- [Source material]

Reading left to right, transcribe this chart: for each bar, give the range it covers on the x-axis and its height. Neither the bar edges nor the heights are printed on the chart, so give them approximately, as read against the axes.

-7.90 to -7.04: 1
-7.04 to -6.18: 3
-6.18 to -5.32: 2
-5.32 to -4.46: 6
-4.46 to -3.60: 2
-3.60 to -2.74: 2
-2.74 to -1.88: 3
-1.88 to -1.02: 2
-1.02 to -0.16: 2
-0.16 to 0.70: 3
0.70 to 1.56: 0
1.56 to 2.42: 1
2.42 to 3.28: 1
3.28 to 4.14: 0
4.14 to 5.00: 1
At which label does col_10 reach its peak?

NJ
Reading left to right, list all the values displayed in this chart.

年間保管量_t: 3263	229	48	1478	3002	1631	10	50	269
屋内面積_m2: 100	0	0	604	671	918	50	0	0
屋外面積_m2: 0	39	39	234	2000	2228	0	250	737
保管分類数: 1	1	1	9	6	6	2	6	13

- [What the exercise asks]
Copy the listing verbatim, from its first line through the line containing "At which label does col_10 reach its peak?", including both of those lines.

- [Written solution]
Reading left to right, transcribe this chart: for each bar, give the range it covers on the x-axis and its height. Neither the bar edges nor the heights are printed on the chart, so give them approximately, as read against the axes.

-7.90 to -7.04: 1
-7.04 to -6.18: 3
-6.18 to -5.32: 2
-5.32 to -4.46: 6
-4.46 to -3.60: 2
-3.60 to -2.74: 2
-2.74 to -1.88: 3
-1.88 to -1.02: 2
-1.02 to -0.16: 2
-0.16 to 0.70: 3
0.70 to 1.56: 0
1.56 to 2.42: 1
2.42 to 3.28: 1
3.28 to 4.14: 0
4.14 to 5.00: 1
At which label does col_10 reach its peak?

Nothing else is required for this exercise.